In the survey study passage below, how long were participants told to imagine each emotional episode would last?

Provided passage =

[Start of section]

Ninety-seven students (17 male) from the University of Plymouth who identified “British” as their nationality participated in an unpaid online survey in response to email invitations sent via student email lists.

2.1.2 Materials and Procedure

A survey was designed to measure participants’ WTP judgments for re-creating positive emotional experiences (love, happiness, and pride) or avoiding negative emotional experiences (anger, embarrassment, fear, disgust, loneliness, worry, guilt, regret, sadness, and nervousness). Participants were asked to imagine that each emotional episode was of high intensity and would last for 1 h. Prior to giving their WTP judgments, participants were asked to consider an episode of a specific emotional experience that included some of the appraisals (Ortony et al. 1988) associated with a given emotion. For happiness, for instance, participants were instructed:

Think of a specific time when you were very happy. This might have been because you felt very content with a specific situation in your life. Think of the feeling you experienced at the time. How much would you be willing to pay to re-create this feeling for one hour?

[End of section]

Information given =

[Start of section]

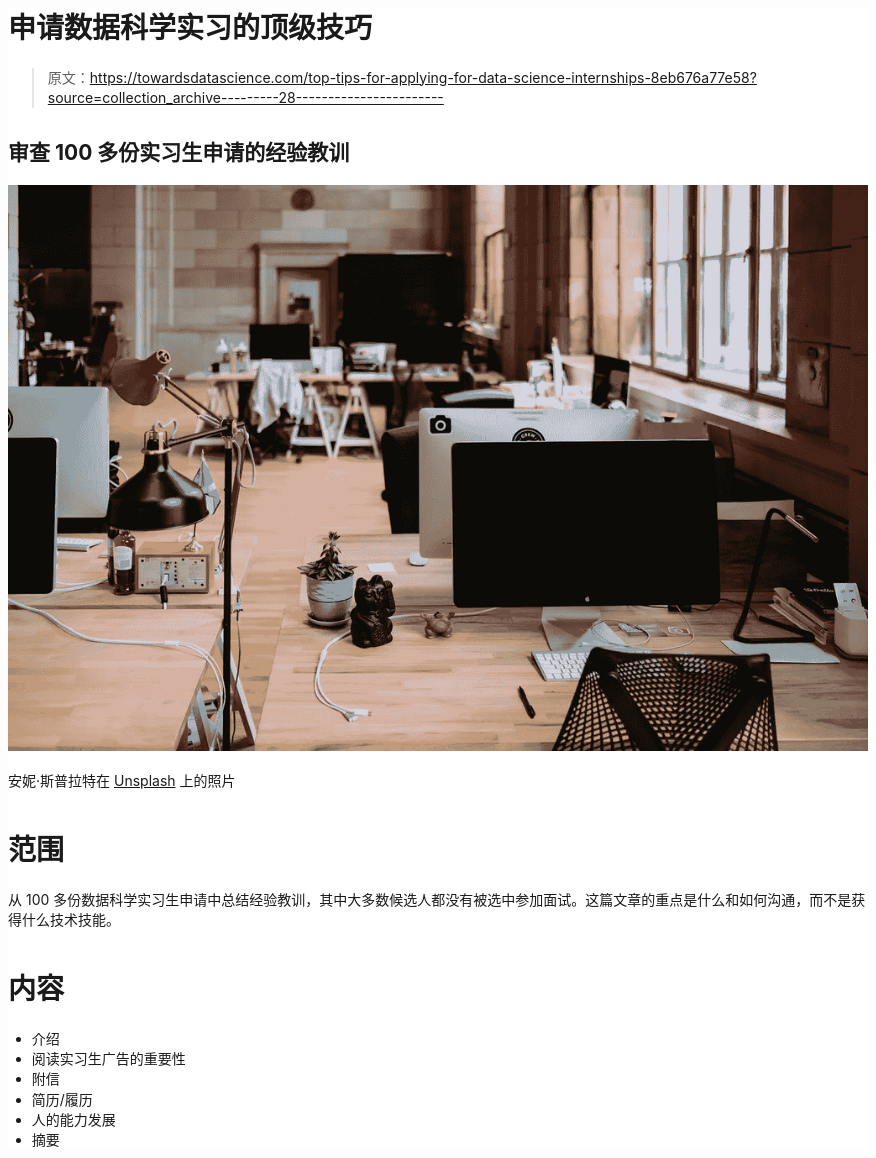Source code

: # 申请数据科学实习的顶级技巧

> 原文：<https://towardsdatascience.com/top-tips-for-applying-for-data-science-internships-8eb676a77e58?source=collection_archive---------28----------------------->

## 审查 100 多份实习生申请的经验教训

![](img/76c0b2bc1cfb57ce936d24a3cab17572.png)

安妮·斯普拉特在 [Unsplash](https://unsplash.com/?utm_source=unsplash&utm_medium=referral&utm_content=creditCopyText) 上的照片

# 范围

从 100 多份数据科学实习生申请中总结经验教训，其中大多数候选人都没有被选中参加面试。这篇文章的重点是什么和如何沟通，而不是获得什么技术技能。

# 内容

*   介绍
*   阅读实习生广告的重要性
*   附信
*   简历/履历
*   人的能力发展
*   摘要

[End of section]
[Start of section]

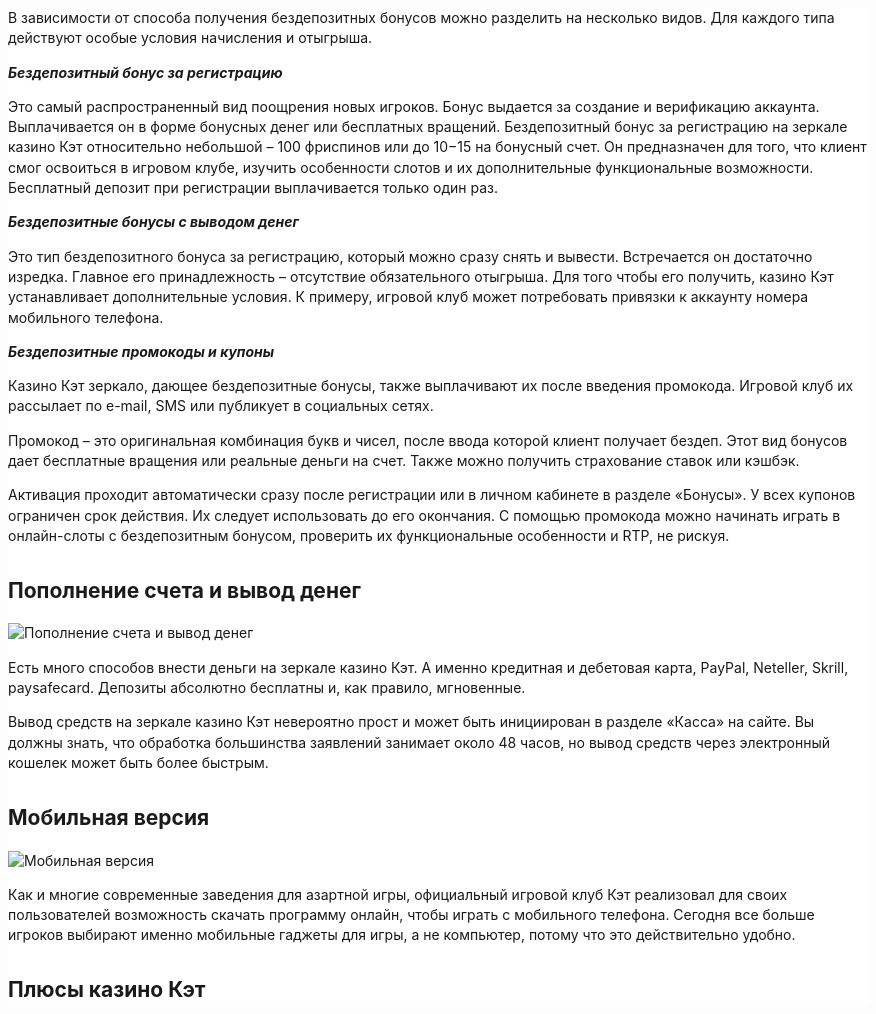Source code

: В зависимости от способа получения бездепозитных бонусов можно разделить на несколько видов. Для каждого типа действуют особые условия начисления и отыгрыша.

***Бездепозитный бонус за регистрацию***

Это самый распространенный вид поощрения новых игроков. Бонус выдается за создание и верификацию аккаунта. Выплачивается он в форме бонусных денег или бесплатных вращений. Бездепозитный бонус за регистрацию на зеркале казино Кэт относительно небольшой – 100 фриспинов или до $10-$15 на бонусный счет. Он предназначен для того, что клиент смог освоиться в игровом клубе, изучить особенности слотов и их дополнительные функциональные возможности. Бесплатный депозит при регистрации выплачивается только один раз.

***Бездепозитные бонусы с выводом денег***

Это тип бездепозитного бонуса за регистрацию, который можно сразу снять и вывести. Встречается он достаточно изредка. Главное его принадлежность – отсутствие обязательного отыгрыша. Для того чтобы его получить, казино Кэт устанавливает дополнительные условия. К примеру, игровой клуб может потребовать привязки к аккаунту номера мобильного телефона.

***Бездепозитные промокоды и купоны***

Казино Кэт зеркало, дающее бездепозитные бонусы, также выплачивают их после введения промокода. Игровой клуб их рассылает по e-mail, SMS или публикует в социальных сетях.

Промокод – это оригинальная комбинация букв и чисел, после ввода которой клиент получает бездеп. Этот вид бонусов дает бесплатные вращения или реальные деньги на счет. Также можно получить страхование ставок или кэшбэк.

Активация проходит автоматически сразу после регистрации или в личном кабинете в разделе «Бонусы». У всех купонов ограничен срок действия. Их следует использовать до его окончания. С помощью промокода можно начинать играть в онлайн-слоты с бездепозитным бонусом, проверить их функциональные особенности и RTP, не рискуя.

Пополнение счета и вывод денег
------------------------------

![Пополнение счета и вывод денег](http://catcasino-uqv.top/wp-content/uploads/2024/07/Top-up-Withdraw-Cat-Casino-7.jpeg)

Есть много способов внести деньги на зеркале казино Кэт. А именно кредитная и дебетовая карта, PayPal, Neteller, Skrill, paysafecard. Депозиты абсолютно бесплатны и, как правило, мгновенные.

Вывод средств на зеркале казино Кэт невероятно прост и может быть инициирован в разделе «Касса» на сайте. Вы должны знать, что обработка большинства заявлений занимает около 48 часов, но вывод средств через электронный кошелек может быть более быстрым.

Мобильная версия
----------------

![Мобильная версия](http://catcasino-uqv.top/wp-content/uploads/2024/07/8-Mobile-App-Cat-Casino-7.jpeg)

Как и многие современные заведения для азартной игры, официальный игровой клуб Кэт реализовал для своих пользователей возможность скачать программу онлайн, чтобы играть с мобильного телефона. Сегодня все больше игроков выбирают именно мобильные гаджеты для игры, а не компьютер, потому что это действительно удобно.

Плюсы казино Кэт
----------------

[End of section]

Result of this exercise =
One hour.